[Opening DATA SECTION section]
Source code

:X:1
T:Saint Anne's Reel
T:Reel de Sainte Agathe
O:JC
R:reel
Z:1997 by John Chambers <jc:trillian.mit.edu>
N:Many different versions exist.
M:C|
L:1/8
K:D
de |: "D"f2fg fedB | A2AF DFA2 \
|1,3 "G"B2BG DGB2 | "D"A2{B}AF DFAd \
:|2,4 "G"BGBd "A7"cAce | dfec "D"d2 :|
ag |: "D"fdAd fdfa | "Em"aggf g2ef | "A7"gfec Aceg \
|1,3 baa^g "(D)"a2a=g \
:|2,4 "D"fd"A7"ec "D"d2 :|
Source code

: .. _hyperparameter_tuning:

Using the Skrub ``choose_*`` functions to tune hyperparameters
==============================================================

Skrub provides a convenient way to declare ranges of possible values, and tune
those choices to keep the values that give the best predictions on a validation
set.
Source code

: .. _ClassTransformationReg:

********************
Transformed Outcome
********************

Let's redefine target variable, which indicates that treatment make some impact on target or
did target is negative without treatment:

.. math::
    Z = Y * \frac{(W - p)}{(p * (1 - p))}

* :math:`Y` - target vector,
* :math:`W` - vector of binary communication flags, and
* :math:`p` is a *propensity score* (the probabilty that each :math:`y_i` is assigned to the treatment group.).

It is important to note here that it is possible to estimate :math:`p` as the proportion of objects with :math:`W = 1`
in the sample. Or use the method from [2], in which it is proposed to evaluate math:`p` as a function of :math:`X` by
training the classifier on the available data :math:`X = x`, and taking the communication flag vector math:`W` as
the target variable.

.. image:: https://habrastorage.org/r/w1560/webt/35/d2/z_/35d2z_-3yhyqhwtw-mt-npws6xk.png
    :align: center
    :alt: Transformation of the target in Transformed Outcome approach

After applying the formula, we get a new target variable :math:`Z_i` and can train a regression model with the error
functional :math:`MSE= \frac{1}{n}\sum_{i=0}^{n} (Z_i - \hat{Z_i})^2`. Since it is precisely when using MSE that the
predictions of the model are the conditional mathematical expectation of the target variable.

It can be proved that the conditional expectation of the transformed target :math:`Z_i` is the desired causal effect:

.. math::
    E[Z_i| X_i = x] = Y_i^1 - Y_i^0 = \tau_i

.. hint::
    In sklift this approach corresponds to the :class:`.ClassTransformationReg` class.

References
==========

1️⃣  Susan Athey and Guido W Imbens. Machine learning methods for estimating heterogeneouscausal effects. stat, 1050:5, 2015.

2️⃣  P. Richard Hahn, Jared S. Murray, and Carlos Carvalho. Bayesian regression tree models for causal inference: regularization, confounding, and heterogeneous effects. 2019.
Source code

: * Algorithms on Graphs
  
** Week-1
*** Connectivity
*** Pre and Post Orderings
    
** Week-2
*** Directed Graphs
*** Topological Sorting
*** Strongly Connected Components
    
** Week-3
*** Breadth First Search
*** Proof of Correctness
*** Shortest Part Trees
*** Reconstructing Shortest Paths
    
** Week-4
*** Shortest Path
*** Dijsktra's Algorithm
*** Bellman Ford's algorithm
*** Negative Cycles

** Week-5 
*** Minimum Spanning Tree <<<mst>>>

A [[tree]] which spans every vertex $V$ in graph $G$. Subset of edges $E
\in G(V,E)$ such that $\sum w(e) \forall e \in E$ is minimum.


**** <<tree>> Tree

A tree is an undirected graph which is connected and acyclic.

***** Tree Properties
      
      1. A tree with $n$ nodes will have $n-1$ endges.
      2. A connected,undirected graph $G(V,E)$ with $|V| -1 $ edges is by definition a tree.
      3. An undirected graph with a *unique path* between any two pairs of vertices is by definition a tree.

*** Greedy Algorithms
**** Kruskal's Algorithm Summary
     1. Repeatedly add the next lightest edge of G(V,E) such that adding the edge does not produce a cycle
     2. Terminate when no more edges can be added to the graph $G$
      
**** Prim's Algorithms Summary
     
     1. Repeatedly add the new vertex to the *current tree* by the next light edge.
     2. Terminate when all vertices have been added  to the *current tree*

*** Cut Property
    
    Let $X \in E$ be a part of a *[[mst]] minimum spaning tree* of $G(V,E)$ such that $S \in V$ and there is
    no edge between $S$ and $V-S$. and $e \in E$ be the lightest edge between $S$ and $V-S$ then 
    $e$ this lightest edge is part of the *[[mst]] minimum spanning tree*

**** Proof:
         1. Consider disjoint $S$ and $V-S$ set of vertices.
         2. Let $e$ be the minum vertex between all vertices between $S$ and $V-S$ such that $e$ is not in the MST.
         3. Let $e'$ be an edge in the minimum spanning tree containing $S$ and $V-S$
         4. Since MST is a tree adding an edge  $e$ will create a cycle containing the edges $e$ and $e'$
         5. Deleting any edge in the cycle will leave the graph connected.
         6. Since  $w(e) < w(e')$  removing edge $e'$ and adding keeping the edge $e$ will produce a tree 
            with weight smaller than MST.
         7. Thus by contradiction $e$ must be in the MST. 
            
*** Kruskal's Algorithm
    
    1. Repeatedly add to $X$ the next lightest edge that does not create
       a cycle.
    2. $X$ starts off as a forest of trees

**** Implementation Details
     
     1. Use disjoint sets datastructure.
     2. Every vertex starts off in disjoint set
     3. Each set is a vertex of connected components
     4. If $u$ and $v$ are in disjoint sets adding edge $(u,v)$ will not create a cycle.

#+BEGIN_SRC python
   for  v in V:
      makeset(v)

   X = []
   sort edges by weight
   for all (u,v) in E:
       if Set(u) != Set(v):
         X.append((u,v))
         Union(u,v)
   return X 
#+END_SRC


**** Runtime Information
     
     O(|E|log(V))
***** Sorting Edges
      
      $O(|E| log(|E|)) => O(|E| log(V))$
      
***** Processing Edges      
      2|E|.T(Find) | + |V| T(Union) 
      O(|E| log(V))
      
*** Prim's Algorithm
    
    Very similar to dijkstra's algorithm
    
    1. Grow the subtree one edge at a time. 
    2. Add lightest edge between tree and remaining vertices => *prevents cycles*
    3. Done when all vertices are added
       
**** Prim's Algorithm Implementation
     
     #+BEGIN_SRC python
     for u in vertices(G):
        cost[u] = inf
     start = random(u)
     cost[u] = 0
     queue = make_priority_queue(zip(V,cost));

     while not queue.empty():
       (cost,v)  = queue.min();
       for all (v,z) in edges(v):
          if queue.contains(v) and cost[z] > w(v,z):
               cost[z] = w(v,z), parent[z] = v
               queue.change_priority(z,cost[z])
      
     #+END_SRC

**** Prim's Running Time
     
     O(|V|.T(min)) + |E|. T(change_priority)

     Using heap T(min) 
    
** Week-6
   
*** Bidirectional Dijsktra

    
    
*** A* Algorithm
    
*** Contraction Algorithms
[Closing DATA SECTION section]
### JOB
Isolate the lines above that contain the word "this" and copy them.

### RESPONSE BELOW
    In sklift this approach corresponds to the :class:`.ClassTransformationReg` class.
    $e$ this lightest edge is part of the *[[mst]] minimum spanning tree*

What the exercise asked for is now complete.